I am thinking of the Amiga CD 32 here. It would have ended in rampant piracy, once CD-R got available and affordable.. or even much earlier, if adding a floppy drive.
You can even burn a CD with one hundred Amiga 500 games if you like.
So, there was a computer-as-a-console which wasn't quite locked down. It also seemed to come with previous-gen games!, even though there's no console version of the previous gen : repackaged Amiga 500 games with a CD Audio soundtrack were a cheap and easy way to release something, although the console has Amiga 1200 hardware which is more advanced (games for the A1200 aren't well-known anyway)
But had it been not bogged down in a patent lawsuit which also bankrupted and killed off Commodore for good, I am sure it would have been a popular and classic console, with a good few years where CD piracy wasn't too big a concern. Perhaps a couple millions to fight off the bogus lawsuit would have been enough, esp. if the lawyering had managed for the console not suffering a quite literal naval blockade. Of course by then Commodore had wasted way too much money and engineering on useless computers like the Commodore 16 and Plus 4 in the 80s and the CDTV in early 90s. If you wonder the latter is a "multimedia CD-ROM appliance" thing i.e. overpriced garbage that no one wanted, to read multimedia encyclopedias on the living room's TV and the like. (but add the missing keyb, mouse and floppy and it's a full advanced 80s computer)

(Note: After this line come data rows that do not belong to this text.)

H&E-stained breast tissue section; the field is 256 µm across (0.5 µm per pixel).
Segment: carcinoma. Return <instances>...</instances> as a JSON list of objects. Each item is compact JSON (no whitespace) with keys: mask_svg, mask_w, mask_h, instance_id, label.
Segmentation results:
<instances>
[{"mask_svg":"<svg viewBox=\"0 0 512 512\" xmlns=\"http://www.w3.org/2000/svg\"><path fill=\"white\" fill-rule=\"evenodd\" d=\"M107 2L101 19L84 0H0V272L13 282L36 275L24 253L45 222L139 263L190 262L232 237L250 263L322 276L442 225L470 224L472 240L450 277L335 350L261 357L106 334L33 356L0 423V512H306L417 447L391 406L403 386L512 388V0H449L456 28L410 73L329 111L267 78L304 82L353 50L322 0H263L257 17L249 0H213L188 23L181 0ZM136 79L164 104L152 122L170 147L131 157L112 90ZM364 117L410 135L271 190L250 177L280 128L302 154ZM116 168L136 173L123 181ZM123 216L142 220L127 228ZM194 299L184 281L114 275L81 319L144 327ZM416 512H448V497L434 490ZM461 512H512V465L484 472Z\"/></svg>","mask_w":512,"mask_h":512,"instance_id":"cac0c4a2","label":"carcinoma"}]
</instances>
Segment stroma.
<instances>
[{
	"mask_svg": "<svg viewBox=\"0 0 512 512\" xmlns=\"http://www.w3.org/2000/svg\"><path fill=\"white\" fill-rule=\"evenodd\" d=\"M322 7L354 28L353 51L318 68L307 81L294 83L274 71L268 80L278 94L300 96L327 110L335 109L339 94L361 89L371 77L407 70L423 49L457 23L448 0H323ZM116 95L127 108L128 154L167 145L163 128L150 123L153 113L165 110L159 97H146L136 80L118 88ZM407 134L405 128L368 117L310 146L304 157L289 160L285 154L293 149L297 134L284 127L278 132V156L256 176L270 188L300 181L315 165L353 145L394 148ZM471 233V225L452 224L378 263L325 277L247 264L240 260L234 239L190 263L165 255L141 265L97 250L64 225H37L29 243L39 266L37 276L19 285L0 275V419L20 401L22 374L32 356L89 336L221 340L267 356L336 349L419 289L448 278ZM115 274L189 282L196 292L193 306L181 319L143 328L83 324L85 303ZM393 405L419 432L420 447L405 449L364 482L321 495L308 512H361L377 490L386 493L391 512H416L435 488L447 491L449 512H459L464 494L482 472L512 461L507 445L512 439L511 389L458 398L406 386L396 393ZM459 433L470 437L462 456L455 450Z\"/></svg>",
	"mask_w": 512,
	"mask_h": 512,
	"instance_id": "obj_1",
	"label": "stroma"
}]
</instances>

I wonder if Commodore collected royalties for CD 32 games. I guess they did, for the logo on the CD case. But my guess is there would have been rogue and self-published games, that also happen to work in 32bit Amiga computers with CD-ROM drive attached. So, is that a computer game or a console game? Just say it's a computer game and you won't have to pay royalties (perhaps that's one reason banks/investors didn't chip in)
Dishonorable mentions : the Atari XE game system (outdated, can use a keyboard etc. to turn into a souped up 1979 computer), Commodore 64 GS (outdated computer with no keyboard. you can use old cartridge games and be stuck because you miss the keyboard to navigate the game menu), Amstrad GX4000 (too bad, it was cute and had a good color palette. But two buttons on the controller with no start/select in 1990?), Apple Bandai Pippin : multimedia CD-ROM with slow ass Internet!
Turn a console into a computer : this existed although usually disastrous. That was the Coleco Adam in 1983, and perhaps rarely the Amiga CD 32 (with third party expansions). The PS2 linux kit later ; Dreamcast was maybe almost there (keyb, mouse and the built-in modem), it sure did accidentally support execution of arbitrary code because they built some support for.. multimedia CD-ROM! Then PS3 had computer mode out of the box : effectively linux on a slow single core hyperthreaded CPU, 256MB RAM and raw 2D graphics. But that was good enough for people to like it, until that ended in removal and law suit.
It's possible to sell the upgrade from console to computer. MS has just announced something very similar, Windows 10 S is half way between a console and a computer like an iPhone/iPad iOS thing is. They sell a $49 "upgrade" (that is likely a glorified registry setting). I can certainly imagine MS selling a Windows 10 version for say $99 to run on the Scorpio. MS is also a good keyboard and mouse vendor (this is what I give them credit for
). I guess the piracy or unlicensed (to them) games, stores, applications wouldn't be a big deal then. The desktop and laptop OEMs would not appreciate the competition. MS would endanger its position by pissing off the Dells, Acers and Lenovos (/edit : as you said Jay on the first page). But as it was already said, the slow CPU is impractical. You'd get high end PC games running at a smooth 20 fps no matter the resolution.